Er bleken, zoals al vermoed, twee huidplanken losgeslagen te zijn.
Het gat bevond zich ongeveer een meter onder het berghout aan stuurboord, zo ongeveer ter hoogte van de kraanbalk.
Dit, tezamen met de gespleten deknaden, maakten Thonnon dringend duidelijk dat er zeer snel iets aan gedaan moest worden, anders liep het schip binnen een paar uur vol!
Als het gat ook nog maar iets groter zou worden was er geen redden meer aan, en waren ze zeker verloren, want ze konden het nu al niet eens meer met pompen bijhouden.
Toen de timmerman en de commandant met elkaar over dit probleem aan het beraadslagen waren en bezig waren met een plan van aanpak, was het net William’s rust periode.
Hij zat dodelijk vermoeid met zijn ogen dicht achterover geleund in een luw plekje tegen de verschansing.
Even genoot hij van een moment van betrekkelijke rust, na weer een periode van hard werken aan de pomp.
Hij keek dan ook vreemd op toen hij werd aangetikt door de bootsman.
Veel verstaan van wat de man zei kon hij niet, maar uit zijn bewegingen kon hij opmaken dat de commandant schijnbaar naar hem had gevraagd.
De man wenkte nog eens dat hij moest opschieten.
“Ja, ja” bromde William, terwijl hij uiterst moeizaam overeind probeerde te komen.
“Ik lijk wel tachtig!” morde hij in zichzelf terwijl hij zijn stijve rug rechtte.
Verwonderd maar ook nieuwsgierig naar de reden dat de commandant hem verzocht had te komen, liep hij gewillig achter de bootsman aan.
Hij schrok toen de commandant zich naar hem toedraaide.
Een gemiddeld lijk zag er beter uit dan hij!
Zijn gezicht was asgrauw en gestoppeld en onder zijn holle ogen waren dikke opgezette blauw- rode kringen te zien.
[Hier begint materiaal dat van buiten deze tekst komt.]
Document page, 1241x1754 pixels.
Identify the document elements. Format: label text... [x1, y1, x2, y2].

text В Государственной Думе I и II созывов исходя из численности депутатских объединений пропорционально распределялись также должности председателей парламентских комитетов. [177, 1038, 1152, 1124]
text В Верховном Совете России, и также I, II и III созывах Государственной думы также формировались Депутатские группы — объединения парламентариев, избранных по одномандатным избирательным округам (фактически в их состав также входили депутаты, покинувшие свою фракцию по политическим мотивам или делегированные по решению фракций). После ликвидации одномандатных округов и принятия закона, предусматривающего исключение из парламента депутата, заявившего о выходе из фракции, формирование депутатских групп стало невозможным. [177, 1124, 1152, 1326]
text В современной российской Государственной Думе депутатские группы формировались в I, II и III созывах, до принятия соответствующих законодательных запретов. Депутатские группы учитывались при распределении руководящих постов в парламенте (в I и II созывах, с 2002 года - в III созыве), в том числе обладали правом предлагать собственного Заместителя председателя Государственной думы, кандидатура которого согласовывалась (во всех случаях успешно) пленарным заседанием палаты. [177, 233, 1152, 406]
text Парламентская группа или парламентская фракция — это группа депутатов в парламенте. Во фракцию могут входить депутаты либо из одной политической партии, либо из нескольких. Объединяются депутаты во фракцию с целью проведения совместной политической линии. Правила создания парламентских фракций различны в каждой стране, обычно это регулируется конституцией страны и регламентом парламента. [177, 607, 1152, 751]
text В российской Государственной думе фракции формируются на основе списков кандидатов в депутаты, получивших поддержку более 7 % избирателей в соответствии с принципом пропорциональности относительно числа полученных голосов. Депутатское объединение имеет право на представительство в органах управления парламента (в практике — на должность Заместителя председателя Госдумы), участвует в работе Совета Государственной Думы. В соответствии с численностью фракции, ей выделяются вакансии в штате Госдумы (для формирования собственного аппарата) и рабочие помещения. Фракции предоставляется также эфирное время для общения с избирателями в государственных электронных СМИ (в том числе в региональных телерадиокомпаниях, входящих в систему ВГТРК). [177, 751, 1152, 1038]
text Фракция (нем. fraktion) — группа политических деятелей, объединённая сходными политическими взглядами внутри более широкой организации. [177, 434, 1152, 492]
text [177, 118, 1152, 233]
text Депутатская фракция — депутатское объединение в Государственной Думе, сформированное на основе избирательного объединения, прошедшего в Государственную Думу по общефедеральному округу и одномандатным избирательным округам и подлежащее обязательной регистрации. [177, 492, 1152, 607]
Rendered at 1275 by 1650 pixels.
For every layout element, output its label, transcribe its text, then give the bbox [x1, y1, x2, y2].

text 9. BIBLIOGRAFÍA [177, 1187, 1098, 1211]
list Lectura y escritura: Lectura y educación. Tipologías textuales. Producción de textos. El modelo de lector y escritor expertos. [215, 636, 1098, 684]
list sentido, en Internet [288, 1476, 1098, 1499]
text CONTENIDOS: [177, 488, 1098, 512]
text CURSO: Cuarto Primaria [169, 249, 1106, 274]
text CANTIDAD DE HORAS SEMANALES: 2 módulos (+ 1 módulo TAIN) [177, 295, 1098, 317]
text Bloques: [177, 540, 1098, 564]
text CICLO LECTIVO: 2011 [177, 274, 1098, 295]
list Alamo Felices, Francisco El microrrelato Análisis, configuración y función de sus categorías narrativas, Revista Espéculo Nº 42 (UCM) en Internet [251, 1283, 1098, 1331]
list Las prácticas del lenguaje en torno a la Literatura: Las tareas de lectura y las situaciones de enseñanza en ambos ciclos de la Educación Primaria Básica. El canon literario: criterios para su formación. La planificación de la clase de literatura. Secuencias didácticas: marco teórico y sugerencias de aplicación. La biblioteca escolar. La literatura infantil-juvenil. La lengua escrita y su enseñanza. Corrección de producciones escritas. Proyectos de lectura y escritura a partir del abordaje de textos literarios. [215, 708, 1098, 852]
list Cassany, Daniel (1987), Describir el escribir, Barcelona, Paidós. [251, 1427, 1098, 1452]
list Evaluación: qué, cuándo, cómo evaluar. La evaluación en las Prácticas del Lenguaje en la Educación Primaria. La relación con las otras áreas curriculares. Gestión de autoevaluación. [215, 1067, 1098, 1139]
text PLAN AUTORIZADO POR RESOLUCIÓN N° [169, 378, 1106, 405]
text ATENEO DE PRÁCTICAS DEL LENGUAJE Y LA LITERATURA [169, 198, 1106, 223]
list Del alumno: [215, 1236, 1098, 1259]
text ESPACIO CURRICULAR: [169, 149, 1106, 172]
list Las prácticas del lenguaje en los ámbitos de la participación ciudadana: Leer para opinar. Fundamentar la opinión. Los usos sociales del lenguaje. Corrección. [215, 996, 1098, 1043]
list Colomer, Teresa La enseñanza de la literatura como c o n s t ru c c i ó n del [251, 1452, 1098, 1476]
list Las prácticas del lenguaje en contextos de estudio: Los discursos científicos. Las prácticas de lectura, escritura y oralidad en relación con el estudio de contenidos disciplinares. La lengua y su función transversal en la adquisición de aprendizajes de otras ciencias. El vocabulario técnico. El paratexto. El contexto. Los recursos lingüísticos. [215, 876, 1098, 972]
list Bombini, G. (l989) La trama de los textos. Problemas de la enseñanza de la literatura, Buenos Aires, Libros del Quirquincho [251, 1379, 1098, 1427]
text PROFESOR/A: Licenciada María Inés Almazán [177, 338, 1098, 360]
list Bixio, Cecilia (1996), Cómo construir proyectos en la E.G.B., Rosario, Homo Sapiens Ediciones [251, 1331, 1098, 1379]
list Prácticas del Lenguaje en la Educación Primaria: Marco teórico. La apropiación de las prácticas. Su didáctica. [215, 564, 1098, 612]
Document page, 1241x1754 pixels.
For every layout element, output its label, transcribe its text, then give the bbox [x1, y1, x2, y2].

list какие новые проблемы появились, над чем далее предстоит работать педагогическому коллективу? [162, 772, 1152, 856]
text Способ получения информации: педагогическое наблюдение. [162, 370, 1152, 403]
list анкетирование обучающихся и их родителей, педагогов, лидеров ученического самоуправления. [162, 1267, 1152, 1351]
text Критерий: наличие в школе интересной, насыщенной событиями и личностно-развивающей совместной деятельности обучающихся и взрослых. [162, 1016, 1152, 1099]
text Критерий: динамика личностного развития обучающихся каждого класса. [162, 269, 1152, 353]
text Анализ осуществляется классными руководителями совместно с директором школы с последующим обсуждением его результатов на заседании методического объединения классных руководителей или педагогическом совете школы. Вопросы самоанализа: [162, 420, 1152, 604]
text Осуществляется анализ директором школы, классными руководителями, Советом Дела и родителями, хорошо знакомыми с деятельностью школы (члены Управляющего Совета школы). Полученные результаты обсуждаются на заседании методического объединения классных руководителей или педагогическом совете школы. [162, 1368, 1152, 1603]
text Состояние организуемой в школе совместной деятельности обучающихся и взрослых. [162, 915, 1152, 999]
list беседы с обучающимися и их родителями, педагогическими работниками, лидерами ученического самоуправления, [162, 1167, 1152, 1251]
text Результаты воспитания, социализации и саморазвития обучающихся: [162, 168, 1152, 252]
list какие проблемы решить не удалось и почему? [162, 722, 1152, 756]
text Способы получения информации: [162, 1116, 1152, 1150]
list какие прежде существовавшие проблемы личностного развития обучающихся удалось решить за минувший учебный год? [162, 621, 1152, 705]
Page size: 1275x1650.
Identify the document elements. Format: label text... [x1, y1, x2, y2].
De man was slechts nog maar een schijntje van de man die hij was van enige dagen voor de storm. “Ah, monsieur William“ klonk het vermoeid.
“Dank dat u gehoor heeft gegeven aan mijn verzoek naar hier te komen” bulderde hij nog steeds vormelijk beleefd tegen de wind in.
“Mag ik de reden van uw verzoek van u vernemen, sir?“ Schreeuwde hij terug.
“Ik kan mij uw verwondering voorstellen monsieur, maar helaas ontbreekt mij de tijd om u hierover uitgebreid toe te lichten.”
Hij zette de situatie in het kort uiteen.
“U bent zelf ook een officier monsieur, dus u begrijpt dat we ons in groot gevaar bevinden.
Ik zou buiten de andere suggesties ook graag uw mening horen.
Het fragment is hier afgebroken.